Key topics of McKenzie’s discussion with host Chuck Randolph include:
- Why the desire to solve problems is at the heart of every skilled investigator
- Skills he learned as a Special Agent in the FBI that carried over into the private sector
- The role of relationships and building networks in his work and why it’s important to surround yourself with people who challenge you
05:50: Kurt McKenzie: I looked at investigations with the same obsessive compulsive behavior that I had when I was a scientist — I’m not being funny about that. It’s when you work DNA analysis — the thing you understand is that you’re dealing with crime at a molecular level.
06:07: Kurt McKenzie: You cannot make mistakes because when the Dna results come back, somebody could go to jail or potentially be executed because these are all very serious crimes. So you learn a meticulous approach to your job that you will take with you forever.
08:41: Kurt McKenzie: You don’t want to surround yourself with yes men or like-minded people — you want to surround yourself with people who will tell you ‘hey you’re screwing up’ or ‘hey, let’s do this together hey you’re on the right track’ or ‘hey, have you thought about this.’
09:00: Chuck Randolph: Yeah I love that too because we can get caught up in our own echo chamber and before we know it.
10:11: Chuck Randolph: Kurt you were in the bureau for over 24 years and you did everything — financial crimes, narcotics, trafficking, terrorism, organized crime. This meticulous obsession on critical thinking as a cornerstone to your to your job — did you have to pause and consider how am I going to approach this problem?

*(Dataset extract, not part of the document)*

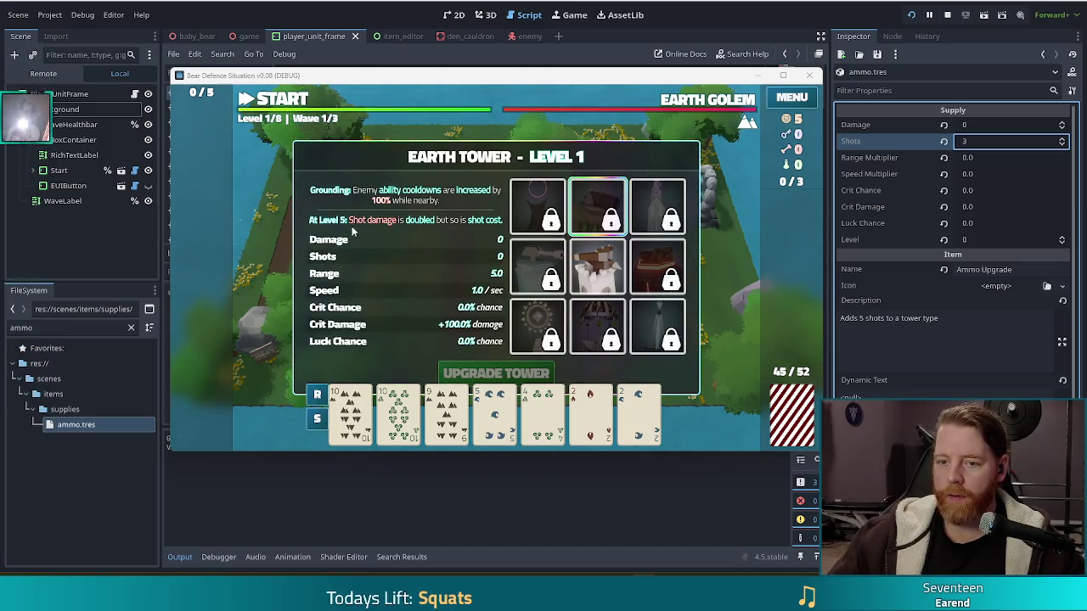
pyautogui.moveTo(599, 219)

10:59: Kurt McKenzie: The first thing is to learn what you don’t know, and the second thing is to apply basic investigative techniques that the FBI teaches you. You don’t want to break the law trying to stop somebody from breaking the law, so you have to educate yourself. Not only about the law but about the group that you’re looking at and the people you’re looking at. You need to learn everything about them, learn who their associates are, and learn how they move money.
17:59: Kurt McKenzie: The two key takeaways that I developed over the years of building liaisons and building teams is that you have to take yourself down a peg at times. Because you may need somebody else more than they need you, so you need to be willing to compromise to an extent to get their cooperation.
The second thing you have to be able to make friends, and I don’t mean to be fake. I had at least one friend in almost every police department and every federal agency in South Florida that I could call on to assist and I prided myself on that.